Given entries:
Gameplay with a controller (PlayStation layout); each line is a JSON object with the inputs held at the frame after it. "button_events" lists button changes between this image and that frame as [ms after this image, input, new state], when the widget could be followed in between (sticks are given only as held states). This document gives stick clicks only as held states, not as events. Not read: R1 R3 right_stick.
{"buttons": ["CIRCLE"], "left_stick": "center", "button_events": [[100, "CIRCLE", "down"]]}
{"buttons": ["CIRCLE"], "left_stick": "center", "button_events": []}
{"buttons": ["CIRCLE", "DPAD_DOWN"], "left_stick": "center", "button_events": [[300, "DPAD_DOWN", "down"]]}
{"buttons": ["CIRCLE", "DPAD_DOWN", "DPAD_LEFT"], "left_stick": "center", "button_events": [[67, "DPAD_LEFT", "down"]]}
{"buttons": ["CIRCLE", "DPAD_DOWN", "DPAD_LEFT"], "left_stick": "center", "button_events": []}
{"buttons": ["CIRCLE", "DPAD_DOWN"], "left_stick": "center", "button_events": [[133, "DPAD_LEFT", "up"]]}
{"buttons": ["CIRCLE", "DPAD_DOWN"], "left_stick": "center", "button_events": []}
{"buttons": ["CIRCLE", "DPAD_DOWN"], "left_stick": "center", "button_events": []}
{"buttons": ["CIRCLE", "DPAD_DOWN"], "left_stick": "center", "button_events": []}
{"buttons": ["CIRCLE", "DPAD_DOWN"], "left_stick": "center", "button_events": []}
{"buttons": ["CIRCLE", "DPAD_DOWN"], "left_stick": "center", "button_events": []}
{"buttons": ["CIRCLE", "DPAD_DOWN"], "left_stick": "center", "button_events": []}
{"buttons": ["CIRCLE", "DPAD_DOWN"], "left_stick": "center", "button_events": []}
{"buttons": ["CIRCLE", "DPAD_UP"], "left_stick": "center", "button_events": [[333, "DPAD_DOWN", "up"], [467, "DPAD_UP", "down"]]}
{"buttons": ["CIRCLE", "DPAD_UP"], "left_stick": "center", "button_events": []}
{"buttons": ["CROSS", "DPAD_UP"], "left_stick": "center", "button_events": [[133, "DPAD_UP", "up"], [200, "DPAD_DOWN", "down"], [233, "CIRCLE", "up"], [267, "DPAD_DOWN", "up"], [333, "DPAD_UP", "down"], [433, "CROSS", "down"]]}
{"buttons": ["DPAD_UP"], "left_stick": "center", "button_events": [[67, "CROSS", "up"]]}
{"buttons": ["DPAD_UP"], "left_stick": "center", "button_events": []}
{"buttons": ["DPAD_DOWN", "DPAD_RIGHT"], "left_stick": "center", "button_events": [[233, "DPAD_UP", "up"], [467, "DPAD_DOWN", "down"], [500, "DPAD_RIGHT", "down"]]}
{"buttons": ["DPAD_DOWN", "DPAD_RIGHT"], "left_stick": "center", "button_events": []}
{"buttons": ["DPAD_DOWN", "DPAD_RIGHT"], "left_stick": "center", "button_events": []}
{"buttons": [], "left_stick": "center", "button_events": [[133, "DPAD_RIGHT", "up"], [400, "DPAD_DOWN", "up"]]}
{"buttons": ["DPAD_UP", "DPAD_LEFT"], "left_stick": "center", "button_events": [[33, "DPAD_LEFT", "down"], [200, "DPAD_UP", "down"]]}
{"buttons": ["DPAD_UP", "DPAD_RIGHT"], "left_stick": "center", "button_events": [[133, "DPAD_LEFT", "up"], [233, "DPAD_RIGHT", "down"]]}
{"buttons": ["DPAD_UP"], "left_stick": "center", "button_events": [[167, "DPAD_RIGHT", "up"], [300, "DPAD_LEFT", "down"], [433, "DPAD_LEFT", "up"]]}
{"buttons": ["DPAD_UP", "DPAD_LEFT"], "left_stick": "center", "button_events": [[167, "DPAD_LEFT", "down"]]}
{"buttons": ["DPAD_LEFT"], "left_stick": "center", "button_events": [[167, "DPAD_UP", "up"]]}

Work to be completed:
Return the whole listing exactly as it reads.

Answer for this exercise:
Gameplay with a controller (PlayStation layout); each line is a JSON object with the inputs held at the frame after it. "button_events" lists button changes between this image and that frame as [ms after this image, input, new state], when the widget could be followed in between (sticks are given only as held states). This document gives stick clicks only as held states, not as events. Not read: R1 R3 right_stick.
{"buttons": ["CIRCLE"], "left_stick": "center", "button_events": [[100, "CIRCLE", "down"]]}
{"buttons": ["CIRCLE"], "left_stick": "center", "button_events": []}
{"buttons": ["CIRCLE", "DPAD_DOWN"], "left_stick": "center", "button_events": [[300, "DPAD_DOWN", "down"]]}
{"buttons": ["CIRCLE", "DPAD_DOWN", "DPAD_LEFT"], "left_stick": "center", "button_events": [[67, "DPAD_LEFT", "down"]]}
{"buttons": ["CIRCLE", "DPAD_DOWN", "DPAD_LEFT"], "left_stick": "center", "button_events": []}
{"buttons": ["CIRCLE", "DPAD_DOWN"], "left_stick": "center", "button_events": [[133, "DPAD_LEFT", "up"]]}
{"buttons": ["CIRCLE", "DPAD_DOWN"], "left_stick": "center", "button_events": []}
{"buttons": ["CIRCLE", "DPAD_DOWN"], "left_stick": "center", "button_events": []}
{"buttons": ["CIRCLE", "DPAD_DOWN"], "left_stick": "center", "button_events": []}
{"buttons": ["CIRCLE", "DPAD_DOWN"], "left_stick": "center", "button_events": []}
{"buttons": ["CIRCLE", "DPAD_DOWN"], "left_stick": "center", "button_events": []}
{"buttons": ["CIRCLE", "DPAD_DOWN"], "left_stick": "center", "button_events": []}
{"buttons": ["CIRCLE", "DPAD_DOWN"], "left_stick": "center", "button_events": []}
{"buttons": ["CIRCLE", "DPAD_UP"], "left_stick": "center", "button_events": [[333, "DPAD_DOWN", "up"], [467, "DPAD_UP", "down"]]}
{"buttons": ["CIRCLE", "DPAD_UP"], "left_stick": "center", "button_events": []}
{"buttons": ["CROSS", "DPAD_UP"], "left_stick": "center", "button_events": [[133, "DPAD_UP", "up"], [200, "DPAD_DOWN", "down"], [233, "CIRCLE", "up"], [267, "DPAD_DOWN", "up"], [333, "DPAD_UP", "down"], [433, "CROSS", "down"]]}
{"buttons": ["DPAD_UP"], "left_stick": "center", "button_events": [[67, "CROSS", "up"]]}
{"buttons": ["DPAD_UP"], "left_stick": "center", "button_events": []}
{"buttons": ["DPAD_DOWN", "DPAD_RIGHT"], "left_stick": "center", "button_events": [[233, "DPAD_UP", "up"], [467, "DPAD_DOWN", "down"], [500, "DPAD_RIGHT", "down"]]}
{"buttons": ["DPAD_DOWN", "DPAD_RIGHT"], "left_stick": "center", "button_events": []}
{"buttons": ["DPAD_DOWN", "DPAD_RIGHT"], "left_stick": "center", "button_events": []}
{"buttons": [], "left_stick": "center", "button_events": [[133, "DPAD_RIGHT", "up"], [400, "DPAD_DOWN", "up"]]}
{"buttons": ["DPAD_UP", "DPAD_LEFT"], "left_stick": "center", "button_events": [[33, "DPAD_LEFT", "down"], [200, "DPAD_UP", "down"]]}
{"buttons": ["DPAD_UP", "DPAD_RIGHT"], "left_stick": "center", "button_events": [[133, "DPAD_LEFT", "up"], [233, "DPAD_RIGHT", "down"]]}
{"buttons": ["DPAD_UP"], "left_stick": "center", "button_events": [[167, "DPAD_RIGHT", "up"], [300, "DPAD_LEFT", "down"], [433, "DPAD_LEFT", "up"]]}
{"buttons": ["DPAD_UP", "DPAD_LEFT"], "left_stick": "center", "button_events": [[167, "DPAD_LEFT", "down"]]}
{"buttons": ["DPAD_LEFT"], "left_stick": "center", "button_events": [[167, "DPAD_UP", "up"]]}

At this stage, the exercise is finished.